As in the archetype for many works of fiction,“The Hero’s Journey,”there is a climax in The Dreaming Road in Chapter 33 where Diane cuts the cords that symbolically still bind her to Callie in grief so that she can finally be set free. This scene was based on an actual cord cutting ceremony that Shawn Gallaway and Jan Salerno conducted with me in Hawaii.

After a birth, the umbilical cord is cut, and the placenta is delivered as it is no longer needed to nourish the newborn infant and although a mother and her baby are still connected by the bonds of love, they are free to grow on their own as separate individuals. After my daughter’s death, especially because it was so sudden and traumatic, I was still energetically tethered her by deep sorrow, tremendous guilt, regret for words left unspoken, hopelessness, despair and aching loneliness because there was no way to turn back the hands of time. Sometimes I was angry with her for abandoning me and leaving me to carry on in this world without her.

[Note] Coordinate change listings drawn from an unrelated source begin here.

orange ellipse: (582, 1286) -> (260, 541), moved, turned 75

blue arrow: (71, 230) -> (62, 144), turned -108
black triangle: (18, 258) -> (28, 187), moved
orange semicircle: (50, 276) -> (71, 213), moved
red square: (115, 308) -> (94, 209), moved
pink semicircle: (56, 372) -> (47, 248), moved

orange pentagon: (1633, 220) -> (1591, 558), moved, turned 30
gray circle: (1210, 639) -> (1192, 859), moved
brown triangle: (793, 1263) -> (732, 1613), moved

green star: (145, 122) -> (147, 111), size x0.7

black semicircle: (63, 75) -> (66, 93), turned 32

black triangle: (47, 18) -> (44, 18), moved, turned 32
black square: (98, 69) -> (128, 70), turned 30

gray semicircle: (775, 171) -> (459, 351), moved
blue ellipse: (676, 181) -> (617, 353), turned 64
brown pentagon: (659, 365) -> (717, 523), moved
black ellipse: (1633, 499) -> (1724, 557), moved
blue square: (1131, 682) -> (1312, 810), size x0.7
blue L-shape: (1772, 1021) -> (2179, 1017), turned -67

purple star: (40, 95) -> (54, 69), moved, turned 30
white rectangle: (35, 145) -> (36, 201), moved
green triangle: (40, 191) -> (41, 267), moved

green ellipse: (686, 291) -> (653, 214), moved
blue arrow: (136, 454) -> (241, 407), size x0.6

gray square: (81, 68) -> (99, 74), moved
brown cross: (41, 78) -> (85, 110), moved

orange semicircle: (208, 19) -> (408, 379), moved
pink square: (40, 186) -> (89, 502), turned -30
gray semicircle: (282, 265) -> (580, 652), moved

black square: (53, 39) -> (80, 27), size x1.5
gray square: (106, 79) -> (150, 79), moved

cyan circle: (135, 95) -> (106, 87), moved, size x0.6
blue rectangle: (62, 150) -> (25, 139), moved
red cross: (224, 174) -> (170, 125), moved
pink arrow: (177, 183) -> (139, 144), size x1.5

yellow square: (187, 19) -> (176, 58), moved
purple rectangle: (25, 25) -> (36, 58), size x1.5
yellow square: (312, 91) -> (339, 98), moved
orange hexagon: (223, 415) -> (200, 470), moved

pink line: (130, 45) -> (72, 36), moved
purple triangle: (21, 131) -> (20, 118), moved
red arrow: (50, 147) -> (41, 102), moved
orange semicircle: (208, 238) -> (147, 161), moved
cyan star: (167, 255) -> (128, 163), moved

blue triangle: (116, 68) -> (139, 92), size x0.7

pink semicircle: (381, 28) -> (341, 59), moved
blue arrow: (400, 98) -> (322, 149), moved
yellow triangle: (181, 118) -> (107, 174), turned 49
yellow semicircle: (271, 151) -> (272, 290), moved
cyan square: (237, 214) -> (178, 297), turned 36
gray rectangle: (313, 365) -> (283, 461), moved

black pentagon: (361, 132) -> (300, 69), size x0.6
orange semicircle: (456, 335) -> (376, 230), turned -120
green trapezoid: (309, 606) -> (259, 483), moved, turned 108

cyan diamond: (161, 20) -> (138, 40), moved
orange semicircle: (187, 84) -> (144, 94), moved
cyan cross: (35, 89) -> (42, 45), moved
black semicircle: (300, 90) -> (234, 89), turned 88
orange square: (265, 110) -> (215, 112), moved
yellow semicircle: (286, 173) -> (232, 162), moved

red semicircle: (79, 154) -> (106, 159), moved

And my daughter, from the other side of the veil, witnessed all the pain that those of us left behind experienced.

But there came a point in the grieving process where I just had to let go, surrender to the experience and move on with my life on this side of the veil. I found that this “letting-go” was aided by a cord cutting ceremony conducted by two gifted healers who knew I was ready for this type of deep cleansing. Trust in the healers’ability to take me down that dark tunnel and back up into the light was essential for the process to unfold. I also felt that because the energy of birth involves both the male and the female, that masculine energy was also needed for me, as a woman, to set my daughter free.

Shawn, Jan and a group of trusted friends took me to a cove and anchored the boat a short distance from the shore. I remember that it was a perfect sun-drenched day with a slight chop on the ocean. Shawn tied a heavy string around my waist that was attached to a round stone similar in shape and size to a human placenta. The rock symbolized the heaviness of the experience and all the negative emotions contained within it. We all jumped off the boat and the group, holding hands, formed a circle around me, Jan and Shawn in the water. He then asked me to name each feeling I wanted to release to the rock starting with what lay on the surface down to the dark recesses of my broken heart. The emotions associated with these feelings welled up from deep inside me, as they did for Diane in The Dreaming Road, until there was no more. I had reached the bottom of the well. Then he gave me a knife and asked me to cut the string to the rock to physically let go of all these dark emotions and I watched it slide into the depths of the ocean.

As we were motoring back to the harbor, I shot what I thought was a photo of the shoreline with a white sand beach circled by black lava rock and green shrubs. But my first photo (located at the beginning of this blog post) turned out quite differently than I expected. It was taken by my I-phone and has not been edited in any way. The second photo (at the end of this blog) is the photo I thought I was taking. I have no logical explanation for this photo other than my thumb or finger must have gotten in the way of the camera lens, but the symmetry is striking. In my heart of hearts, I feel that the energy of light in Cassie’s soul was released because she was no longer tethered to me by the burden of unrelenting pain and suffering that tied us both together. I am now connected to Cassie’s spirit by love and light rather than sorrow and this has set us both free. When I got home from Hawaii, I burned the rope and buried the ashes in my garden. I finally felt at peace with it, all of it. From a broader perspective, I understood that my experiences with my daughter unfolded just as they were meant to and I could now forgive myself, let go and let it be.